=== The problem ===
Present every line of the records below as a numbered list, omitting any blank lines.

=== Input records ===
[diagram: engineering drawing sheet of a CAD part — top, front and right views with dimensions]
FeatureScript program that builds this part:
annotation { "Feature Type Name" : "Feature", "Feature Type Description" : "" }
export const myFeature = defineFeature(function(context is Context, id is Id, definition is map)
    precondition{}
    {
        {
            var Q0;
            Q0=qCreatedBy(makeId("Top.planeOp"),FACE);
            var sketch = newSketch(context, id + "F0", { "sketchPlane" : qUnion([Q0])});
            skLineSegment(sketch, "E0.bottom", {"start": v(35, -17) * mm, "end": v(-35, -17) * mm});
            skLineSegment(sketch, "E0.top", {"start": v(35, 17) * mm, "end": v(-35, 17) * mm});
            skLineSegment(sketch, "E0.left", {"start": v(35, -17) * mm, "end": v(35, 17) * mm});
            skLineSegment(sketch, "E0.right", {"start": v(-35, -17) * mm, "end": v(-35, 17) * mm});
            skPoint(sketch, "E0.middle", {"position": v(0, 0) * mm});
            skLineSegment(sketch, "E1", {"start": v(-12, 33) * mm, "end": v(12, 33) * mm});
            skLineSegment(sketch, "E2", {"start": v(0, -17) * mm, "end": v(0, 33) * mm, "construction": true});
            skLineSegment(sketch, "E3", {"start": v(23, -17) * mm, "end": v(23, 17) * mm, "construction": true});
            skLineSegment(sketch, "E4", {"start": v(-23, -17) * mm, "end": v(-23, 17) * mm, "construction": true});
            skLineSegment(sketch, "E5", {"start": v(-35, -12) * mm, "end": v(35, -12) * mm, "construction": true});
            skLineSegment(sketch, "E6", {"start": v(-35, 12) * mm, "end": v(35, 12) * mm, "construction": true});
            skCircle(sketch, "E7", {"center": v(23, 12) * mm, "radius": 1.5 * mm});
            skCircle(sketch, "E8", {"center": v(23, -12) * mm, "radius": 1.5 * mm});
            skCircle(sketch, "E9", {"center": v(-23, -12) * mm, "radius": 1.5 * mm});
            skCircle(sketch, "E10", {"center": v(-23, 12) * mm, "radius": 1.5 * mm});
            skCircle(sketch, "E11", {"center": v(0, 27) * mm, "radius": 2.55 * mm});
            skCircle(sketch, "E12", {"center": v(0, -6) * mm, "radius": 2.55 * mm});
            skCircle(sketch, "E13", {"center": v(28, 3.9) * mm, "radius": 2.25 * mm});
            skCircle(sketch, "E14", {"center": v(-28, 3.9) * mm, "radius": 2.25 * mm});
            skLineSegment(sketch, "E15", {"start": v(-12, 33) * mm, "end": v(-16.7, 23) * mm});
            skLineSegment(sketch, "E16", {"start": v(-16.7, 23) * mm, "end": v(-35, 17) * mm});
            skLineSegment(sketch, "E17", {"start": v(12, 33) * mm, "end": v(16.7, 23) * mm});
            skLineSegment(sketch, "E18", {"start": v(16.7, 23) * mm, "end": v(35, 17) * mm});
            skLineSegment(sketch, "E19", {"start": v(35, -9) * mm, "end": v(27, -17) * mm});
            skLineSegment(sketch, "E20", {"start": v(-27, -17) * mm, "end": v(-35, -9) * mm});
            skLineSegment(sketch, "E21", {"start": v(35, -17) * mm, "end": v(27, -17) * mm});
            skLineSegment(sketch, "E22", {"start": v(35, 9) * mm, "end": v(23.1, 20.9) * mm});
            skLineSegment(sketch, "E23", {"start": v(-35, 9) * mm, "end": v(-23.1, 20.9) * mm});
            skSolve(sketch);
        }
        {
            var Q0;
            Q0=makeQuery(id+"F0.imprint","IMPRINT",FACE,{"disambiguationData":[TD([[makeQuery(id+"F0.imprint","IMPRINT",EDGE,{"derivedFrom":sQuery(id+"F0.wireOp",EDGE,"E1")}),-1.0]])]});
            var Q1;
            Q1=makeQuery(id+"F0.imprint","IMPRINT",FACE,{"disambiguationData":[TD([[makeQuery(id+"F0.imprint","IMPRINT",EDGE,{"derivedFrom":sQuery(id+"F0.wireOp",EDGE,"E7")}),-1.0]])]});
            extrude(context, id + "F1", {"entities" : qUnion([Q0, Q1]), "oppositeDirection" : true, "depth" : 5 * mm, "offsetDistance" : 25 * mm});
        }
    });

=== Written answer ===
1. [diagram: engineering drawing sheet of a CAD part — top, front and right views with dimensions]
2. FeatureScript program that builds this part:
3. annotation { "Feature Type Name" : "Feature", "Feature Type Description" : "" }
4. export const myFeature = defineFeature(function(context is Context, id is Id, definition is map)
5.     precondition{}
6.     {
7.         {
8.             var Q0;
9.             Q0=qCreatedBy(makeId("Top.planeOp"),FACE);
10.             var sketch = newSketch(context, id + "F0", { "sketchPlane" : qUnion([Q0])});
11.             skLineSegment(sketch, "E0.bottom", {"start": v(35, -17) * mm, "end": v(-35, -17) * mm});
12.             skLineSegment(sketch, "E0.top", {"start": v(35, 17) * mm, "end": v(-35, 17) * mm});
13.             skLineSegment(sketch, "E0.left", {"start": v(35, -17) * mm, "end": v(35, 17) * mm});
14.             skLineSegment(sketch, "E0.right", {"start": v(-35, -17) * mm, "end": v(-35, 17) * mm});
15.             skPoint(sketch, "E0.middle", {"position": v(0, 0) * mm});
16.             skLineSegment(sketch, "E1", {"start": v(-12, 33) * mm, "end": v(12, 33) * mm});
17.             skLineSegment(sketch, "E2", {"start": v(0, -17) * mm, "end": v(0, 33) * mm, "construction": true});
18.             skLineSegment(sketch, "E3", {"start": v(23, -17) * mm, "end": v(23, 17) * mm, "construction": true});
19.             skLineSegment(sketch, "E4", {"start": v(-23, -17) * mm, "end": v(-23, 17) * mm, "construction": true});
20.             skLineSegment(sketch, "E5", {"start": v(-35, -12) * mm, "end": v(35, -12) * mm, "construction": true});
21.             skLineSegment(sketch, "E6", {"start": v(-35, 12) * mm, "end": v(35, 12) * mm, "construction": true});
22.             skCircle(sketch, "E7", {"center": v(23, 12) * mm, "radius": 1.5 * mm});
23.             skCircle(sketch, "E8", {"center": v(23, -12) * mm, "radius": 1.5 * mm});
24.             skCircle(sketch, "E9", {"center": v(-23, -12) * mm, "radius": 1.5 * mm});
25.             skCircle(sketch, "E10", {"center": v(-23, 12) * mm, "radius": 1.5 * mm});
26.             skCircle(sketch, "E11", {"center": v(0, 27) * mm, "radius": 2.55 * mm});
27.             skCircle(sketch, "E12", {"center": v(0, -6) * mm, "radius": 2.55 * mm});
28.             skCircle(sketch, "E13", {"center": v(28, 3.9) * mm, "radius": 2.25 * mm});
29.             skCircle(sketch, "E14", {"center": v(-28, 3.9) * mm, "radius": 2.25 * mm});
30.             skLineSegment(sketch, "E15", {"start": v(-12, 33) * mm, "end": v(-16.7, 23) * mm});
31.             skLineSegment(sketch, "E16", {"start": v(-16.7, 23) * mm, "end": v(-35, 17) * mm});
32.             skLineSegment(sketch, "E17", {"start": v(12, 33) * mm, "end": v(16.7, 23) * mm});
33.             skLineSegment(sketch, "E18", {"start": v(16.7, 23) * mm, "end": v(35, 17) * mm});
34.             skLineSegment(sketch, "E19", {"start": v(35, -9) * mm, "end": v(27, -17) * mm});
35.             skLineSegment(sketch, "E20", {"start": v(-27, -17) * mm, "end": v(-35, -9) * mm});
36.             skLineSegment(sketch, "E21", {"start": v(35, -17) * mm, "end": v(27, -17) * mm});
37.             skLineSegment(sketch, "E22", {"start": v(35, 9) * mm, "end": v(23.1, 20.9) * mm});
38.             skLineSegment(sketch, "E23", {"start": v(-35, 9) * mm, "end": v(-23.1, 20.9) * mm});
39.             skSolve(sketch);
40.         }
41.         {
42.             var Q0;
43.             Q0=makeQuery(id+"F0.imprint","IMPRINT",FACE,{"disambiguationData":[TD([[makeQuery(id+"F0.imprint","IMPRINT",EDGE,{"derivedFrom":sQuery(id+"F0.wireOp",EDGE,"E1")}),-1.0]])]});
44.             var Q1;
45.             Q1=makeQuery(id+"F0.imprint","IMPRINT",FACE,{"disambiguationData":[TD([[makeQuery(id+"F0.imprint","IMPRINT",EDGE,{"derivedFrom":sQuery(id+"F0.wireOp",EDGE,"E7")}),-1.0]])]});
46.             extrude(context, id + "F1", {"entities" : qUnion([Q0, Q1]), "oppositeDirection" : true, "depth" : 5 * mm, "offsetDistance" : 25 * mm});
47.         }
48.     });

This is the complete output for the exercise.